The number of young polyjobbers is up from 60% in 2022 to 70% in 2023, with many using social media to supplement their incomes. Generally, however, these inflows are a minor portion of overall incomes earned.

“As consumers have moved to reduce costs, the short-term insurance sector and medical schemes have been impacted, with cover being reduced as consumers trim monthly premiums to help increase household income.”

Being more resilient in these financially troubled times means finding ways to stretch budgets. The 2023 Omsim survey further indicates the following:

  • 70% of consumers are using rewards and loyalty programmes; vs 66% (2022).
  • 40% are changing to less expensive TV streaming options.
  • 36% are switching to cheaper supermarket brands.
  • 33% are reducing reliance on domestic help.
  • 29% are moving to more affordable cellphone or data options.
  • 29% are putting major purchases on hold.
  • 27% are ending gym memberships.
  • 21% are opting to repair rather than replace appliances.
  • 13% are downgrading their rented properties.
  • 11% are moving their children to less expensive schools.

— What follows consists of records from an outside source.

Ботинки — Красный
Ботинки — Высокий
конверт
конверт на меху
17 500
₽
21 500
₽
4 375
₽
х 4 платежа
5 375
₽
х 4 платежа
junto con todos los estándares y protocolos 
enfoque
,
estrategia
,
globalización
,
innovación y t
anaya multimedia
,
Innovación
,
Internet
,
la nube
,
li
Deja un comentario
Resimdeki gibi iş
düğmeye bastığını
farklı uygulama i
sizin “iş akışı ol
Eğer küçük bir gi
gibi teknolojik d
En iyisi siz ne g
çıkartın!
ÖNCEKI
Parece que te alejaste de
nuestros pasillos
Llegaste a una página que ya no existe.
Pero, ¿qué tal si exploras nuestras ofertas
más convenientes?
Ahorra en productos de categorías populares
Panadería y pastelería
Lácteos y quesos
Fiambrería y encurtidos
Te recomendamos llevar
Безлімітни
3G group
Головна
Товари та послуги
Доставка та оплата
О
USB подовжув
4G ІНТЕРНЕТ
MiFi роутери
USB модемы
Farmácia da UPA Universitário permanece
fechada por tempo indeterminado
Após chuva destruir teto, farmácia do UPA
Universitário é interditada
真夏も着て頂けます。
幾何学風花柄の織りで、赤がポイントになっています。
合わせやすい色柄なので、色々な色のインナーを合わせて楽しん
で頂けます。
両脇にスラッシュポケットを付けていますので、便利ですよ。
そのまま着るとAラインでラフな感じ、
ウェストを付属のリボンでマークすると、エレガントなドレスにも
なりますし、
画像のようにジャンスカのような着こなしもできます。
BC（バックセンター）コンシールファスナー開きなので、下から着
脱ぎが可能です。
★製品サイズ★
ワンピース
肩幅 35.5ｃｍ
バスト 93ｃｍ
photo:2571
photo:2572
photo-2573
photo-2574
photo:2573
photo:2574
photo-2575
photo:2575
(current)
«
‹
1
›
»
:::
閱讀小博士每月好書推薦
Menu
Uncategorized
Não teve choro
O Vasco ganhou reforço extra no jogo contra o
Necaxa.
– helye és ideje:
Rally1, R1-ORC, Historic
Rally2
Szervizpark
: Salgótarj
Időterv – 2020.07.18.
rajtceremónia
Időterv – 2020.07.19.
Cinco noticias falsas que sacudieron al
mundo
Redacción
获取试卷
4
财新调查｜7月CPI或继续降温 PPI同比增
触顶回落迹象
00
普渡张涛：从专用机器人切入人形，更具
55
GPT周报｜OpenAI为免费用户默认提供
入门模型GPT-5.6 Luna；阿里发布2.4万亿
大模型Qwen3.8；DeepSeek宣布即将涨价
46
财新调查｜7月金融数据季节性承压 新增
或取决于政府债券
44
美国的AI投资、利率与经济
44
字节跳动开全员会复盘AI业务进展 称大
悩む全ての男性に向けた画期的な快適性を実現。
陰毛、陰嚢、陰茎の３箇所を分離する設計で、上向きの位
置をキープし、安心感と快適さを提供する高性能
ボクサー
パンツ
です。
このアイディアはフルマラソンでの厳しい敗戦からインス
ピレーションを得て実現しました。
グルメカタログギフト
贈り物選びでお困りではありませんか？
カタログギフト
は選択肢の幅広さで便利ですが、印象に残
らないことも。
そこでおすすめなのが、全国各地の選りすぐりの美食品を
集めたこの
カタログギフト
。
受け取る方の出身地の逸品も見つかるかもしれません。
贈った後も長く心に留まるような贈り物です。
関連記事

While many South Africans are taking steps to consolidate savings and reduce debt, others are seeking swifter solutions to generate income by taking big risks.The number of people gambling online increased in 2023 (from 44-49%).The number of risk-inclined people remained stable in 2023, with those prepared to take substantial financial risk dropping to 21% from 23% in 2022.

Changing risk appetite

Other statistics reveal that: Investment risk appetite correlated with men and younger people being more willing to assume risk. Those ready to take above-average financial risks for above-average returns were 28% in 2022 and 27% in 2023.

People prepared to take average risks to earn average returns grew from 31% in 2022 to 36% in 2023. Those not willing to take any financial risks reduced to 16% in 2023 (2022: 19%).

No survey would be complete without looking into load shedding. To keep the lights on and businesses functioning, other than using rechargeable lights, one in three people have spent money on inverters and UPS solutions.

Almost 20% have invested in generators (shared and owned) or solar panels. The average spend on alternative energy solutions is just over R11,000, and one in three people reported replacing appliances because of power surges. At least 61% of respondents have bought rechargeable lamps while 11% have invested in solar water-heating panels.

“Load shedding has undoubtedly put a damper on the economy, while rising inflation continues to discourage savings. These and other factors, including high levels of unemployment remain a barrier to growth. “We will keep our finger on the pulse to ensure that these are recorded in the 2024 edition of Omsim,” says Mabude.